[What is required]
Report only how many lines in the listing below contain the string "септиков".

[Records]
----------------
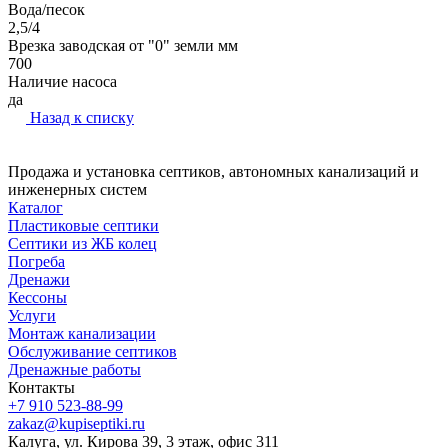
Вода/песок
2,5/4
Врезка заводская от "0" земли мм
700
Наличие насоса
да
Назад к списку
Продажа и установка септиков, автономных канализаций и
инженерных систем
Каталог
Пластиковые септики
Септики из ЖБ колец
Погреба
Дренажи
Кессоны
Услуги
Монтаж канализации
Обслуживание септиков
Дренажные работы
Контакты
+7 910 523-88-99
zakaz@kupiseptiki.ru
Калуга, ул. Кирова 39, 3 этаж, офис 311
----------------
[Result for this exercise]
2